I’m sandwiching my weekend with two foreign films; other than having seen both previews, this is all else I knew going in, from NPR:
“Audiences are being offered an intriguing exercise in double vision over the next couple of weeks: two movies about Palestinian informants and their complicated relationships with Israel’s secret service, one directed by a Palestinian, the other by an Israeli. Their similarities turn out to be nearly as intriguing as their differences.”
Friday’s movie was Omar, the Palestinian offering. What an intriguing film this is. First, I must admit that I am woefully ignorant regarding the details of the conflict between Israel and Palestine. This was a bit of a disadvantage in watching the film, as I did not understand much of the setting: who is walled in and/or out? Which side is which? Who are the occupiers and who are the occupied and just what do those who rebel, rebel against—the occupying itself or the insistence that more than mere occupation occur? Yes, the back of my mind stayed quite busy as I watched.
In spite of these tugs and mental questions and aside thoughts, I wasn’t prevented in any sense of being intrigued with the story playing out on the screen: love, betrayal, friendship, family, honor, war, survival and more. I wondered how people can live day to day with shots being fired around them, so much, and for so long, that it simply becomes not an issue of survival but instead just a part of life. And normal. I was smitten with Nadia and the love between her and Omar. I was nauseated by betrayal and torture and calculated killing. And I was torn, watching a plot play out, wanting goodness to fall upon Omar and Nadia, yet unsure of what he stood for.
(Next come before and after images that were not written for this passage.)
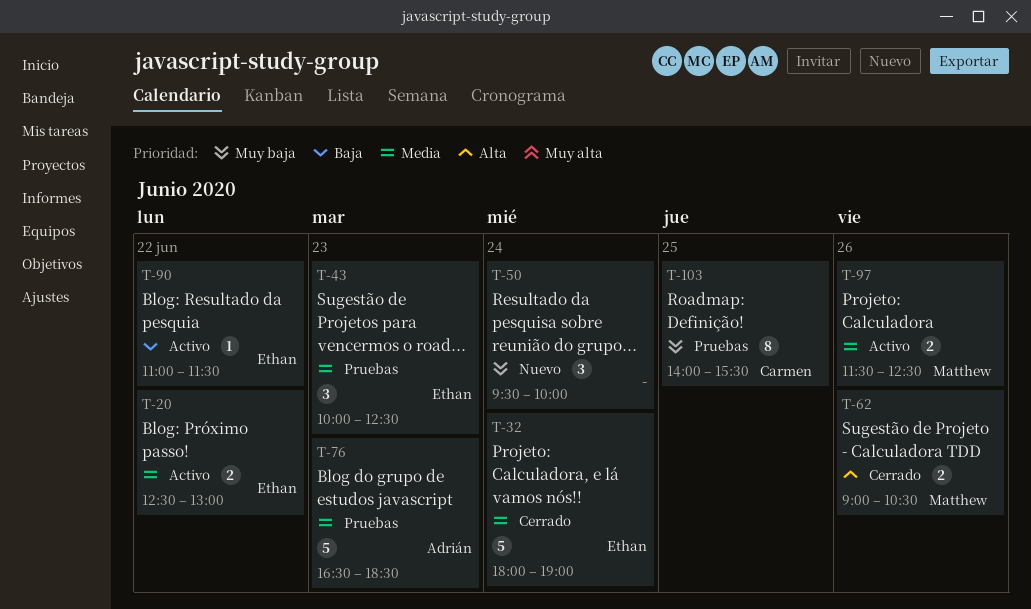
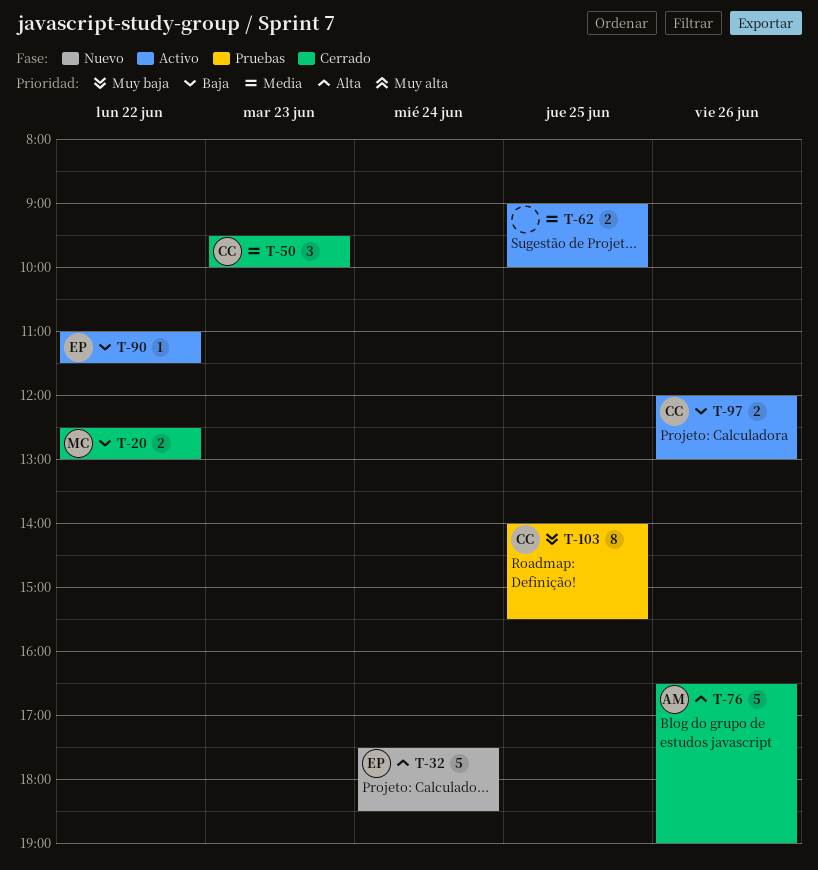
T-20, status: Activo -> Cerrado
T-20, owner: Ethan -> Matthew
T-20, priority: Media -> Baja
T-32, status: Cerrado -> Nuevo
T-32, priority: Media -> Alta
T-32, begins: 18:00 -> 17:30
T-32, ends: 19:00 -> 18:30
T-43: present -> none
T-50, status: Nuevo -> Cerrado
T-50, owner: none -> Carmen
T-50, priority: Muy baja -> Media
T-50, day: Jun 24 -> Jun 23
T-62, status: Cerrado -> Activo
T-62, owner: Matthew -> none
T-62, priority: Alta -> Media
T-62, day: Jun 26 -> Jun 25
T-62, ends: 10:30 -> 10:00
T-76, status: Pruebas -> Cerrado
T-76, priority: Media -> Alta
T-76, day: Jun 23 -> Jun 26
T-76, ends: 18:30 -> 19:00
T-97, owner: Matthew -> Carmen
T-97, priority: Media -> Baja
T-97, begins: 11:30 -> 12:00
T-97, ends: 12:30 -> 13:00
Or why. But I ached for his despair as he says, “We all believed the unbelievable.”
I greatly appreciated the many differences of Omar from some of the other films I’ve seen and novels I’ve read in the last few years that are set in the Middle East. Although military conflict seems a constant, a bit of progress is here made regarding women and their role in society. (I didn’t say it was enough progress, but it is some.) On the other hand, torture seems to know no boundaries. I never will understand how a human can treat another human in such ways. Although this makes me happy not to understand how it happens, I suppose it makes me wiser for understanding that it does happen.
The movie’s greatness is that I felt like I did more than watch it; there was an experience.
The movie carried on for a while, setting up these characters’ lives and connections. Then a hard left was made, and the audience fell silent. At that point, had this been a cartoon, we simultaneously would have all leaned in toward the movie, as I was (and it seemed the rest of the near-capacity theater was) captivated with the story on the screen. And as the movie ended, erupting into the loudest silence I may have ever heard, we sat, almost not breathing for a moment before we began to rustle about, catching our breath and trying to process all that we had seen.
Two days later, the movie still sits heavily in me. I’m even more interested in seeing the other offering later this afternoon. Thoughts on that, of course, to come later.